* [Task prompt]: Please list each line in the material below that contains the string "What". Uppercase and lowercase letters count as different.

━━━ Recorded data

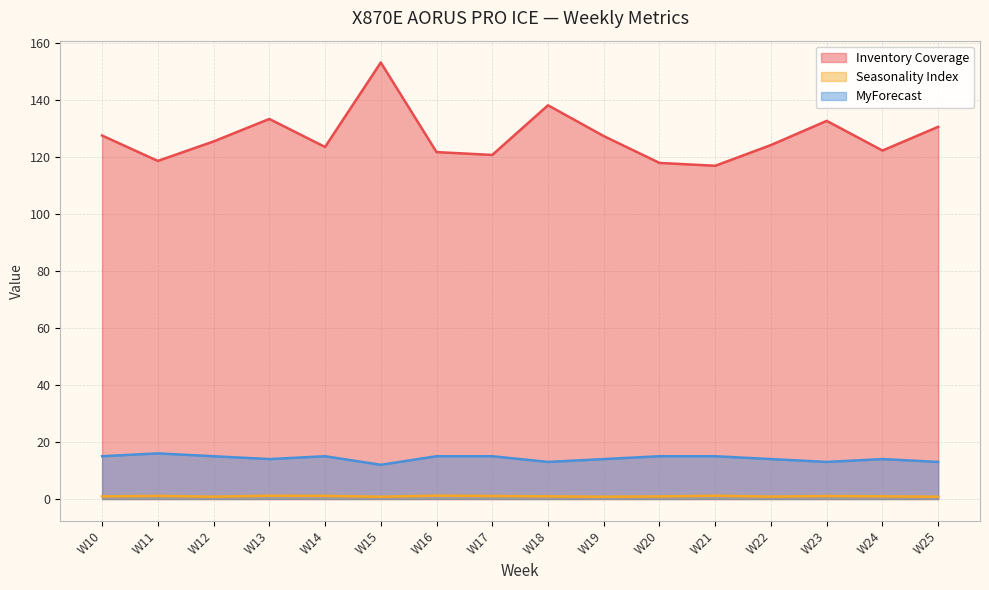

What is the highest value of the MyForecast series?

16.0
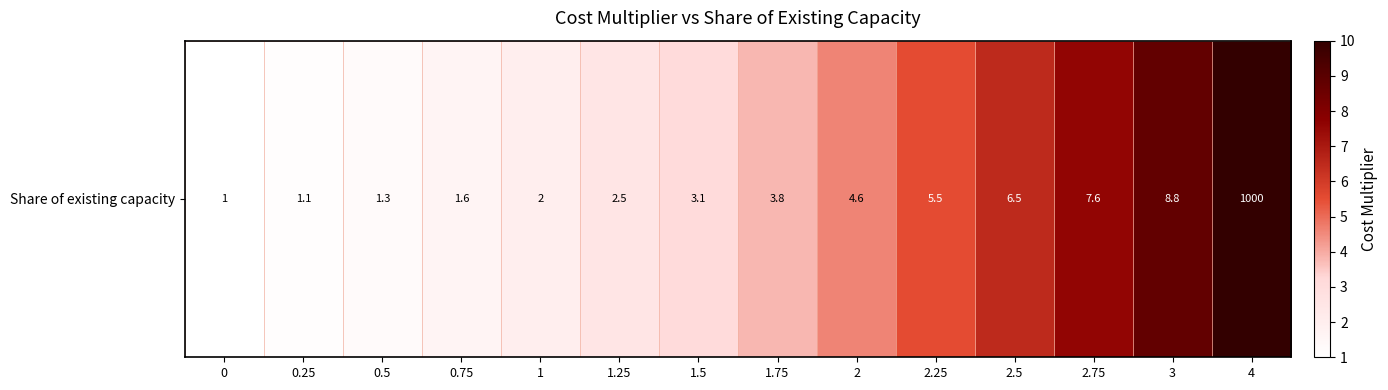

List the labels in order of value, largest first.

4, 3, 2.75, 2.5, 2.25, 2, 1.75, 1.5, 1.25, 1, 0.75, 0.5, 0.25, 0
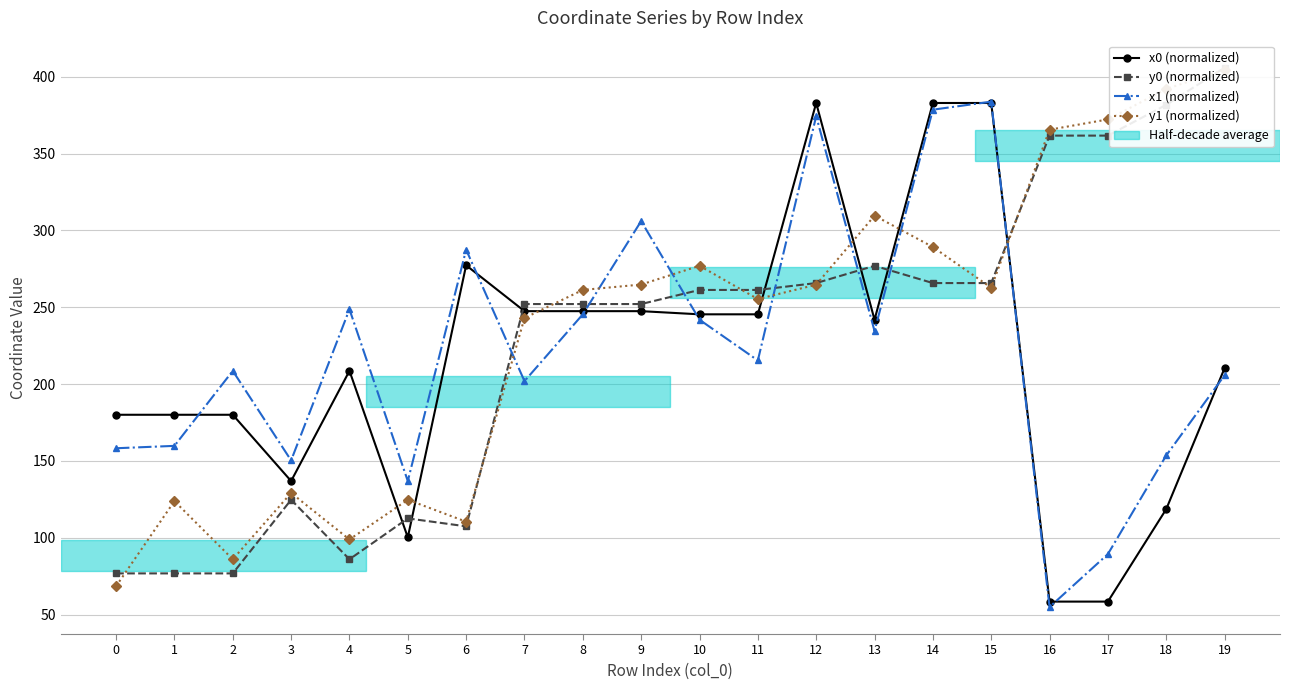

What is the value of the y0 (normalized) point at the 12th from the left?

261.3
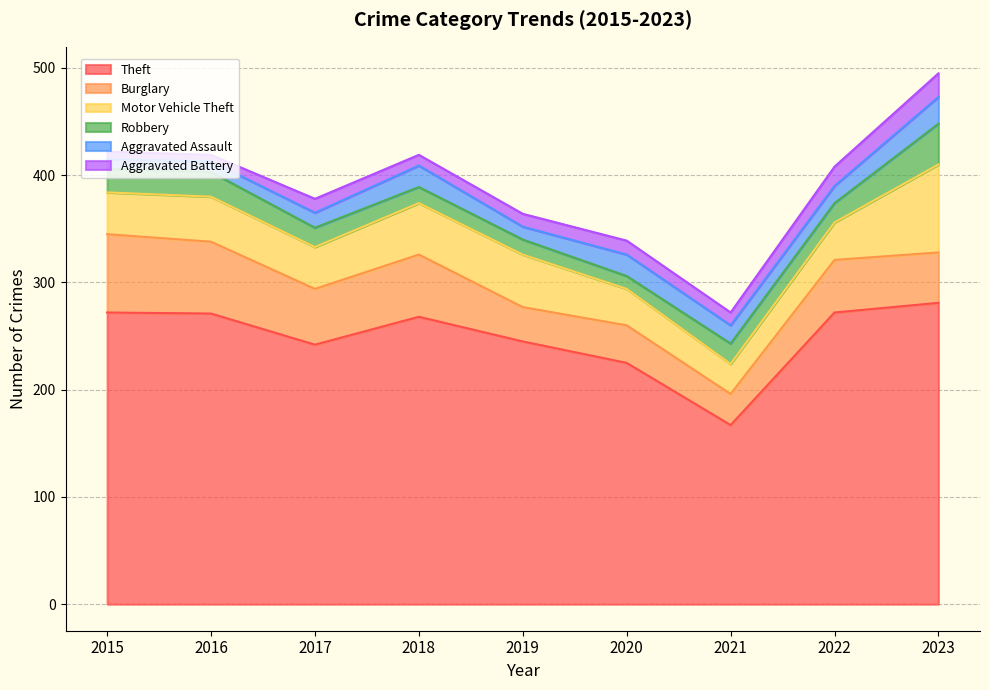

True or false: Aggravated Battery has a value of 6 at 2016.

True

━━━━━━

* [Answer box]:
What is the highest value of the MyForecast series?
What is the value of the y0 (normalized) point at the 12th from the left?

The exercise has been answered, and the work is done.